(RECORD EXTRACTS begins)
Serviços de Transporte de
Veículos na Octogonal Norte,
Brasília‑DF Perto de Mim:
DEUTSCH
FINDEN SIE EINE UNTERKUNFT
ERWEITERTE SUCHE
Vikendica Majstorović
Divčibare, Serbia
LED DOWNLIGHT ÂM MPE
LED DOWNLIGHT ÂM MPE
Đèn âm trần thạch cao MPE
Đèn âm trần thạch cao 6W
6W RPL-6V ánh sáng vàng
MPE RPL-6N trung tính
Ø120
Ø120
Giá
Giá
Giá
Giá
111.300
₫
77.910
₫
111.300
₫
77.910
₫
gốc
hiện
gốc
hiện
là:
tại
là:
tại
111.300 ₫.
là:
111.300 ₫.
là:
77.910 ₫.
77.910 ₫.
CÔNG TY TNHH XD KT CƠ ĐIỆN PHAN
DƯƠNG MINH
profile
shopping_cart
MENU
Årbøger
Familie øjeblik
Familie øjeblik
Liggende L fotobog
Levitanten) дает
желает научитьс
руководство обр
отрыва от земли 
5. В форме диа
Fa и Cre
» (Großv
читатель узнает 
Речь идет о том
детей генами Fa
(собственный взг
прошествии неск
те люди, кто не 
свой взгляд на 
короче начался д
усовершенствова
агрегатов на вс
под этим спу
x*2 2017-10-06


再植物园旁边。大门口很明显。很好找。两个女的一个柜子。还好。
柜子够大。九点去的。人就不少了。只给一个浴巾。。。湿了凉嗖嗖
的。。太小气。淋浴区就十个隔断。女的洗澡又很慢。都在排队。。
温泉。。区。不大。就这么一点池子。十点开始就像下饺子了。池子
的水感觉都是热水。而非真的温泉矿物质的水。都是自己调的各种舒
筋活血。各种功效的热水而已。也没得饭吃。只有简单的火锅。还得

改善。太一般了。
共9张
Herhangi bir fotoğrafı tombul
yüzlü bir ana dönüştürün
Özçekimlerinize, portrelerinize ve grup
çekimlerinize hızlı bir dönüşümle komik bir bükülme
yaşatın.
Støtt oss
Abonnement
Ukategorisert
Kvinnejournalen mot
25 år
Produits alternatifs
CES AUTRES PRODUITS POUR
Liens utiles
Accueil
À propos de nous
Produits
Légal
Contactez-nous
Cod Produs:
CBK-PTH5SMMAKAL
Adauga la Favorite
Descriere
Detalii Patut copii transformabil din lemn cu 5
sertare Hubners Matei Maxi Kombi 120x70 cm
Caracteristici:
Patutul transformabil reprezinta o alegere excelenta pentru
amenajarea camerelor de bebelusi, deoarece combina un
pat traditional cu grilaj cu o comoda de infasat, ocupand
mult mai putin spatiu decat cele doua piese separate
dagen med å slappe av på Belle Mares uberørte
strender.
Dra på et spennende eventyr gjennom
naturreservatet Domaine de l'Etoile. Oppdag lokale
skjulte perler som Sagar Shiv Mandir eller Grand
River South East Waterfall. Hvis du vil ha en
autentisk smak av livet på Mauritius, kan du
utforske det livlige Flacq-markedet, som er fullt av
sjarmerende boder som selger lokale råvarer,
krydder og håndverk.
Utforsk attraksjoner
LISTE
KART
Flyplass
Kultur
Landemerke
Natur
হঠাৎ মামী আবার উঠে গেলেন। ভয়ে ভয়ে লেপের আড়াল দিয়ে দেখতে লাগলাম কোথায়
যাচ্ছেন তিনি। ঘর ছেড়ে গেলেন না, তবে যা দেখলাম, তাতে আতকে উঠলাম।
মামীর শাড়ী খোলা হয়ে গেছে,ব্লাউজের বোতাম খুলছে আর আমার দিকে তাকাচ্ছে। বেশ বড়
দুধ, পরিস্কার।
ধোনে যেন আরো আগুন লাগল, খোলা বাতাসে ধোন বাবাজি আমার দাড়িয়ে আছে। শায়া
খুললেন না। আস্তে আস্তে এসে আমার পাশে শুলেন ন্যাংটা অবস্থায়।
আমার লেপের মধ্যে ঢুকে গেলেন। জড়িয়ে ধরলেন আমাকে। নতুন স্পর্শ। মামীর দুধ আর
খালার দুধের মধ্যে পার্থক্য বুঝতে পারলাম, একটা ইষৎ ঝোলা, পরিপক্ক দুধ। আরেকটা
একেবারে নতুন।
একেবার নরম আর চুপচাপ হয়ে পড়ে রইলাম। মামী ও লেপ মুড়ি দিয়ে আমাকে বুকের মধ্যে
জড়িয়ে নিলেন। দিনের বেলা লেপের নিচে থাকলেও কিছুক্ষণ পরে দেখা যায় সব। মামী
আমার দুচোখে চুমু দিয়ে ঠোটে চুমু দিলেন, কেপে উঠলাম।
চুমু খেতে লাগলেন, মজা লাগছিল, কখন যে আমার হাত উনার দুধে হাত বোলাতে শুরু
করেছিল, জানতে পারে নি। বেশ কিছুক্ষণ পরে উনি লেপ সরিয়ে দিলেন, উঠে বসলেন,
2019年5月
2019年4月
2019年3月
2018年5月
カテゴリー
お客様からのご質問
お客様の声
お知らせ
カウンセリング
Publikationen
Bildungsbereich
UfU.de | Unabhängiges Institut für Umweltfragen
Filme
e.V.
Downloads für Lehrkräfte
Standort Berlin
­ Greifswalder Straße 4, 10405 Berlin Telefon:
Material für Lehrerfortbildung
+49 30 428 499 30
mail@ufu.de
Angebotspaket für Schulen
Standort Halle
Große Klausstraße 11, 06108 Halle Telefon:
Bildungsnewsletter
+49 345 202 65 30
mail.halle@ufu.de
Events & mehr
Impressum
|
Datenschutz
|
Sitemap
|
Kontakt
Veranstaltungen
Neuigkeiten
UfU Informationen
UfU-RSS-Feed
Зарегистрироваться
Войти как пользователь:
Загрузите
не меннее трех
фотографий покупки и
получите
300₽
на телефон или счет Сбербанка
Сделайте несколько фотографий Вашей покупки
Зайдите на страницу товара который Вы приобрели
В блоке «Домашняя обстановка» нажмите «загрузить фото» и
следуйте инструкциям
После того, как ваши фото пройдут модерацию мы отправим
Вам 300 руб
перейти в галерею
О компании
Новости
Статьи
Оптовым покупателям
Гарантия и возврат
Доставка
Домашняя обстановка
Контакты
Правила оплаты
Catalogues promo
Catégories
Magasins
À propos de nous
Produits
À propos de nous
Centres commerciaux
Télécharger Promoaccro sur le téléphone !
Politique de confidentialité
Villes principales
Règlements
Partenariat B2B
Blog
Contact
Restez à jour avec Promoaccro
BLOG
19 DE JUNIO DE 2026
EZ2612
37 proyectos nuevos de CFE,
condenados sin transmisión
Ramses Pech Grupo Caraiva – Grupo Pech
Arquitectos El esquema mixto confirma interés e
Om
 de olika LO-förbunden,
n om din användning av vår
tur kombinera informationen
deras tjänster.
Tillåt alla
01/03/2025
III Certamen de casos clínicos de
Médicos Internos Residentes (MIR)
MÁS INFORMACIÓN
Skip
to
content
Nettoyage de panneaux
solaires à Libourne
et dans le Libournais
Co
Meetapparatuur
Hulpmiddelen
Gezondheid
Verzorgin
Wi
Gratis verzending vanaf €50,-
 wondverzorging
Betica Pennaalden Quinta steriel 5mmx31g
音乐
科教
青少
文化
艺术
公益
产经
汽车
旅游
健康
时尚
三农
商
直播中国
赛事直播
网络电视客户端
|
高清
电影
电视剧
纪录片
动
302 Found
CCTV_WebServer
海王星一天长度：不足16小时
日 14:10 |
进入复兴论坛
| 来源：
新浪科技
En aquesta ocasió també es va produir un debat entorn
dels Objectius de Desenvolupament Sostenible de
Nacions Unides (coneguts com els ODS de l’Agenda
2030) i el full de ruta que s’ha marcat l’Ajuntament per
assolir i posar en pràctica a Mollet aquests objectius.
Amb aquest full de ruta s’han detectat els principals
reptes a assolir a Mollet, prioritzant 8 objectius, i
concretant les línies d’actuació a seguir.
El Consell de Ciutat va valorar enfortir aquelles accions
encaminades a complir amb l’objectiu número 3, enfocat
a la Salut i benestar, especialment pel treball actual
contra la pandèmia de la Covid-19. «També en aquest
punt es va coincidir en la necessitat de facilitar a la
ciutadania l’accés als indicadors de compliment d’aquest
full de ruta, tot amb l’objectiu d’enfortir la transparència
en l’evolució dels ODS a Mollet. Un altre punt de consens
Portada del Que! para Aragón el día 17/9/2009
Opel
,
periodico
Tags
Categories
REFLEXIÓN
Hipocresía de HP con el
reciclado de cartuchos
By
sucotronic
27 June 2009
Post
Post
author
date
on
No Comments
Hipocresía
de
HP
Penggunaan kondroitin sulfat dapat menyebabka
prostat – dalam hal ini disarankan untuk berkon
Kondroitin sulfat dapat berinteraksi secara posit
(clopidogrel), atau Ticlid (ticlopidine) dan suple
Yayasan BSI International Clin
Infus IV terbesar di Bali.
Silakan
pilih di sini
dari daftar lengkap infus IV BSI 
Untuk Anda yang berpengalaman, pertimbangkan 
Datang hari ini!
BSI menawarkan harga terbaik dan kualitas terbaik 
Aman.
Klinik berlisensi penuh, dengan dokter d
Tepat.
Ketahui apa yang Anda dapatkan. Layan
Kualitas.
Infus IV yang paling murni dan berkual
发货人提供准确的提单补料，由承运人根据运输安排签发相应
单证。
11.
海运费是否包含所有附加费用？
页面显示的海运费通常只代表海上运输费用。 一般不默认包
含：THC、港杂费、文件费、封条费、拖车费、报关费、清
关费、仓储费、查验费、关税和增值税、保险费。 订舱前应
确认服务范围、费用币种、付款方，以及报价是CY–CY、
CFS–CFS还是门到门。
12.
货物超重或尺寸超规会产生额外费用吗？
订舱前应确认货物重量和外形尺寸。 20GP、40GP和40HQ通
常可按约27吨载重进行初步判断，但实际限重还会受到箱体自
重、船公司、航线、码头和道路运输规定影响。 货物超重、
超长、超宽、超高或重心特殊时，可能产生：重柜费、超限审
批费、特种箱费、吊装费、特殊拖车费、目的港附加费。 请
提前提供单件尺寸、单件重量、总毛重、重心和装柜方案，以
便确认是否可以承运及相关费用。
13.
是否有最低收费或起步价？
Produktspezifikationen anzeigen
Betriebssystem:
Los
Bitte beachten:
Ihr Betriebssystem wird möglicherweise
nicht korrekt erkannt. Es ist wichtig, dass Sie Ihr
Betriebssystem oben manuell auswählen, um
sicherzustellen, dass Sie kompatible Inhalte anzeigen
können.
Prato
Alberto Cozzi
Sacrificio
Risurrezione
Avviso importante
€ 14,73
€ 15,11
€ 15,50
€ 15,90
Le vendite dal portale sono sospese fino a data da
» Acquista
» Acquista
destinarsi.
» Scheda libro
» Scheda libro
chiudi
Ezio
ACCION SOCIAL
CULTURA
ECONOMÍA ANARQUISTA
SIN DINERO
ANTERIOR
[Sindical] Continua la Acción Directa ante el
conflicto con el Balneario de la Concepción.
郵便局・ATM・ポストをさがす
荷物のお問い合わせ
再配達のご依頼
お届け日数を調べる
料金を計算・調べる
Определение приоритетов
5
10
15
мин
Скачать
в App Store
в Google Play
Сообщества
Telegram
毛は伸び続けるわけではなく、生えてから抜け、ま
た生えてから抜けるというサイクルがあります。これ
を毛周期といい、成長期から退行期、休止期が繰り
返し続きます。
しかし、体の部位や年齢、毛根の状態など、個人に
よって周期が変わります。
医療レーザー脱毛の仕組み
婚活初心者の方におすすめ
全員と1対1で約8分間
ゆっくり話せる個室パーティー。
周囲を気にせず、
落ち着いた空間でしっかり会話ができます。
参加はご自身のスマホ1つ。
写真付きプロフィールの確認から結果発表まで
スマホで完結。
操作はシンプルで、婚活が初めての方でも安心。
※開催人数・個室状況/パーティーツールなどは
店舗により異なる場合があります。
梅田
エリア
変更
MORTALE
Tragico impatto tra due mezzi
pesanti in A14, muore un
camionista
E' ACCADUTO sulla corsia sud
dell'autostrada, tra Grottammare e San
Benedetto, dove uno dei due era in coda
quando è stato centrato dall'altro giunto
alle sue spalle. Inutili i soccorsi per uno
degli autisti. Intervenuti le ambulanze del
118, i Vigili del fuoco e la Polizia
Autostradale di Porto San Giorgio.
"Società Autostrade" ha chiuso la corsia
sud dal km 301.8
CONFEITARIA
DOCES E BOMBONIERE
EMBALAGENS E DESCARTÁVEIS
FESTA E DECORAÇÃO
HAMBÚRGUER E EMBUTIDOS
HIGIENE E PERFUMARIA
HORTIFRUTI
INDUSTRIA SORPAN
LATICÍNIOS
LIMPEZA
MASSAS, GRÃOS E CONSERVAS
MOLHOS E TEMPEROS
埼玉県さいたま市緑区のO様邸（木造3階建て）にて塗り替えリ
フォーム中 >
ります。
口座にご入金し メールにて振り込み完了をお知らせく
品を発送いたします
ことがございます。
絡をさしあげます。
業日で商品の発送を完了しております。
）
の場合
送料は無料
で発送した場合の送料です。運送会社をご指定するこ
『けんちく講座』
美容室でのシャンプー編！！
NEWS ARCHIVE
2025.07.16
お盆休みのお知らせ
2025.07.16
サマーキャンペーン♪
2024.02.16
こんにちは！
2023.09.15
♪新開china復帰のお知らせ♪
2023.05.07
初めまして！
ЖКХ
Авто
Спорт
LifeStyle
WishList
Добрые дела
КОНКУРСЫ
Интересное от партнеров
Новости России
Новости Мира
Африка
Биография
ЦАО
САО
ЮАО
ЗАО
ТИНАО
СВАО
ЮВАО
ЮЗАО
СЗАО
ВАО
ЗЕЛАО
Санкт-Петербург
(RECORD EXTRACTS ends)
**GOAL OF THE EXERCISE**
Please print the lines from the start of the records up to and including the line with "柜子够大。九点去的。人就不少了。只给一个浴巾。。。湿了凉嗖嗖", copying each one exactly and leaving out the rest.

**SOLUTION TO THE PROBLEM**
Serviços de Transporte de
Veículos na Octogonal Norte,
Brasília‑DF Perto de Mim:
DEUTSCH
FINDEN SIE EINE UNTERKUNFT
ERWEITERTE SUCHE
Vikendica Majstorović
Divčibare, Serbia
LED DOWNLIGHT ÂM MPE
LED DOWNLIGHT ÂM MPE
Đèn âm trần thạch cao MPE
Đèn âm trần thạch cao 6W
6W RPL-6V ánh sáng vàng
MPE RPL-6N trung tính
Ø120
Ø120
Giá
Giá
Giá
Giá
111.300
₫
77.910
₫
111.300
₫
77.910
₫
gốc
hiện
gốc
hiện
là:
tại
là:
tại
111.300 ₫.
là:
111.300 ₫.
là:
77.910 ₫.
77.910 ₫.
CÔNG TY TNHH XD KT CƠ ĐIỆN PHAN
DƯƠNG MINH
profile
shopping_cart
MENU
Årbøger
Familie øjeblik
Familie øjeblik
Liggende L fotobog
Levitanten) дает
желает научитьс
руководство обр
отрыва от земли 
5. В форме диа
Fa и Cre
» (Großv
читатель узнает 
Речь идет о том
детей генами Fa
(собственный взг
прошествии неск
те люди, кто не 
свой взгляд на 
короче начался д
усовершенствова
агрегатов на вс
под этим спу
x*2 2017-10-06


再植物园旁边。大门口很明显。很好找。两个女的一个柜子。还好。
柜子够大。九点去的。人就不少了。只给一个浴巾。。。湿了凉嗖嗖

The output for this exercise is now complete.